■ **TASK PROMPT**
Return all of the material below unchanged, reproducing every line character for character.

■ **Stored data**
........
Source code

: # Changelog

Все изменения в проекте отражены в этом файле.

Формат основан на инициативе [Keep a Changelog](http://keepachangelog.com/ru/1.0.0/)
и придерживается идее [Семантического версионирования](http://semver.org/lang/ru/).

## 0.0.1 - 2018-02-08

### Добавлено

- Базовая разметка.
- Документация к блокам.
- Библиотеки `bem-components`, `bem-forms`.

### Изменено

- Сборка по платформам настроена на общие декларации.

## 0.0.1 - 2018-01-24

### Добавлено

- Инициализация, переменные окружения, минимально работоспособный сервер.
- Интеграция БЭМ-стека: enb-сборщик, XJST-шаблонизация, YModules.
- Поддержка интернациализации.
........
■ **ANSWER TO THIS PROBLEM**
Source code

: # Changelog

Все изменения в проекте отражены в этом файле.

Формат основан на инициативе [Keep a Changelog](http://keepachangelog.com/ru/1.0.0/)
и придерживается идее [Семантического версионирования](http://semver.org/lang/ru/).

## 0.0.1 - 2018-02-08

### Добавлено

- Базовая разметка.
- Документация к блокам.
- Библиотеки `bem-components`, `bem-forms`.

### Изменено

- Сборка по платформам настроена на общие декларации.

## 0.0.1 - 2018-01-24

### Добавлено

- Инициализация, переменные окружения, минимально работоспособный сервер.
- Интеграция БЭМ-стека: enb-сборщик, XJST-шаблонизация, YModules.
- Поддержка интернациализации.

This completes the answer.